Yields on 10-year note 10_YEAR +0.43% , which move inversely to prices, added 1 basis point to 2.81%, after rising to 2.86% in European trading hours. A basis point is 1/100th of a percentage point.

Thirty-year bond yields 30_YEAR +0.87% stayed up 3 basis points at 4.15%.

Yields on debt maturing in under seven years were little changed. Two-year yields 2_YEAR -1.08% sat at 0.36% — within hailing distance of the all-time low of 0.31% hit in November.

The agreement reached by President Barack Obama and congressional leaders late Sunday would raise the government’s debt limit and cut spending by around $2.4 trillion. See more on U.S. debt deal.

But analysts still want to know if the major credit rating agencies — Standard & Poor’s Ratings Service, Moody’s Investors Service and Fitch Ratings — will say the deal does enough for now for the U.S. to keep its AAA rating. Read story about rating agencies, U.S. credit rating.

Analysts also noted that recent economic data has come in soft and supported market demand for U.S. debt as they traditionally perform better during periods of economic weakness than assets that rely on growth more, including stocks, emerging markets and energy commodities. And that may continue to support bonds. Read why Treasury bonds remain a safe haven.
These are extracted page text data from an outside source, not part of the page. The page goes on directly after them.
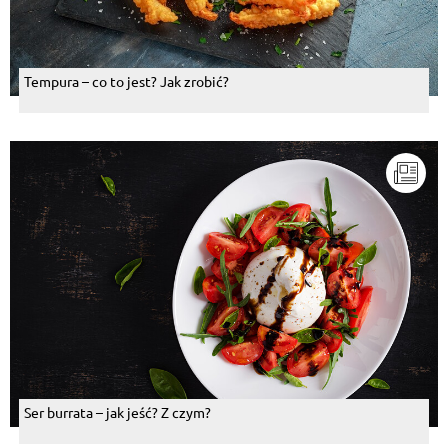
Tempura – co to jest? Jak zrobić?
Ser burrata – jak jeść? Z czym?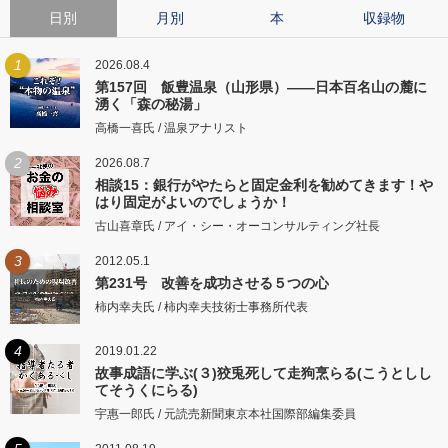
日別
月別
本
収録物
1
2026.08.4
第157回 飯豊温泉（山形県）――日本百名山の麓に
湧く「森の秘湯」
高橋一喜氏 / 温泉アナリスト
2
2026.08.7
相談15：銀行がやたらと固定金利を勧めてきます！や
はり固定がよいのでしょうか！
古山喜章氏 / アイ・シー・オーコンサルティング社長
3
2012.05.1
第231号 改善を成功させる５つの心
柿内幸夫氏 / 柿内幸夫技術士事務所代表
4
2019.01.22
故事成語に学ぶ(３)狡兎死して走狗烹らる(こうとしし
てそうくにらる)
宇惠一郎氏 / 元読売新聞東京本社国際部編集委員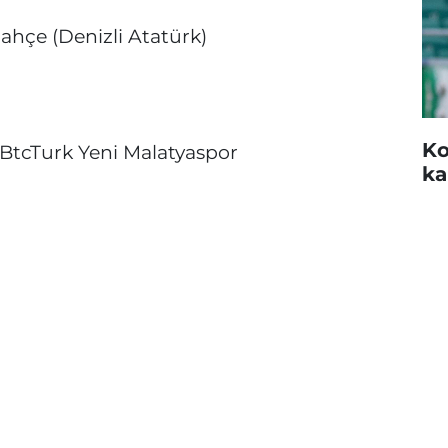
ahçe (Denizli Atatürk)
Ko
-BtcTurk Yeni Malatyaspor
ka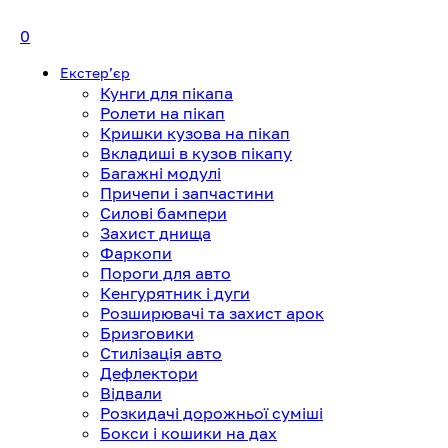
0
Екстерʼєр
Кунги для пікапа
Ролети на пікап
Кришки кузова на пікап
Вкладиші в кузов пікапу
Багажні модулі
Причепи і запчастини
Силові бампери
Захист днища
Фаркопи
Пороги для авто
Кенгурятник і дуги
Розширювачі та захист арок
Бризговики
Стилізація авто
Дефлектори
Відвали
Розкидачі дорожньої суміші
Бокси і кошики на дах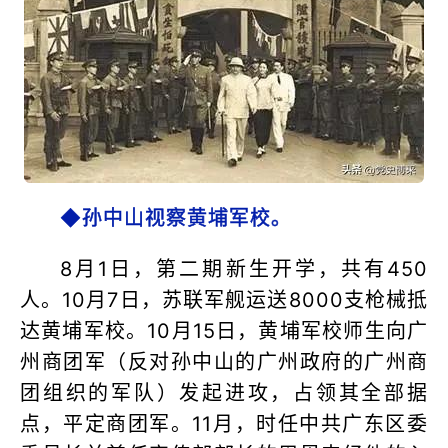
◆孙中山视察黄埔军校。
8月1日，第二期新生开学，共有450
人。10月7日，苏联军舰运送8000支枪械抵
达黄埔军校。10月15日，黄埔军校师生向广
州商团军（反对孙中山的广州政府的广州商
团组织的军队）发起进攻，占领其全部据
点，平定商团军。11月，时任中共广东区委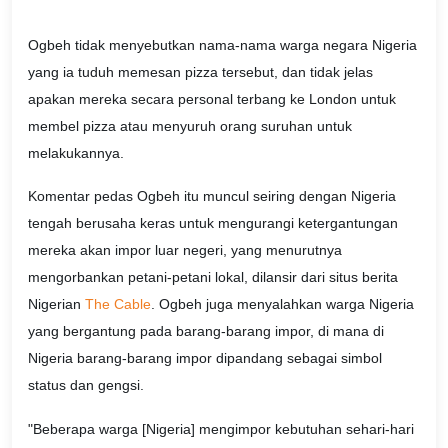
Ogbeh tidak menyebutkan nama-nama warga negara Nigeria
yang ia tuduh memesan pizza tersebut, dan tidak jelas
apakan mereka secara personal terbang ke London untuk
membel pizza atau menyuruh orang suruhan untuk
melakukannya.
Komentar pedas Ogbeh itu muncul seiring dengan Nigeria
tengah berusaha keras untuk mengurangi ketergantungan
mereka akan impor luar negeri, yang menurutnya
mengorbankan petani-petani lokal, dilansir dari situs berita
Nigerian
The Cable
. Ogbeh juga menyalahkan warga Nigeria
yang bergantung pada barang-barang impor, di mana di
Nigeria barang-barang impor dipandang sebagai simbol
status dan gengsi.
"Beberapa warga [Nigeria] mengimpor kebutuhan sehari-hari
A report later in the session is expected to show U.S. manufacturing activity slowed in July and the government’s monthly jobs report on Friday may show hiring remains too slow to accelerate growth.

“We have a data-laden week ahead of us and given our bias to focus on the fundamentals and see a bullish spin,” said bond strategists David Ader and Ian Lyngen at CRT Capital Group.

On Friday, bonds rallied — pushing 10-year yields down the most since June 2010 — as the debt crisis escalated in Washington and the potential for a downgrade of the U.S.’s benchmark AAA rating sapped interest in riskier assets. Also, a report showed the U.S. economy grew slower than expected in the second quarter, sending 10-year yields down almost 15 basis points. See more on Friday’s bond rally.

“We are most open to a continuation of the overnight weakness not so much because it makes sense, but seems the easy response to unwind some of Friday’s froth,” CRT Capital’s Ader and Lyngen wrote in a note.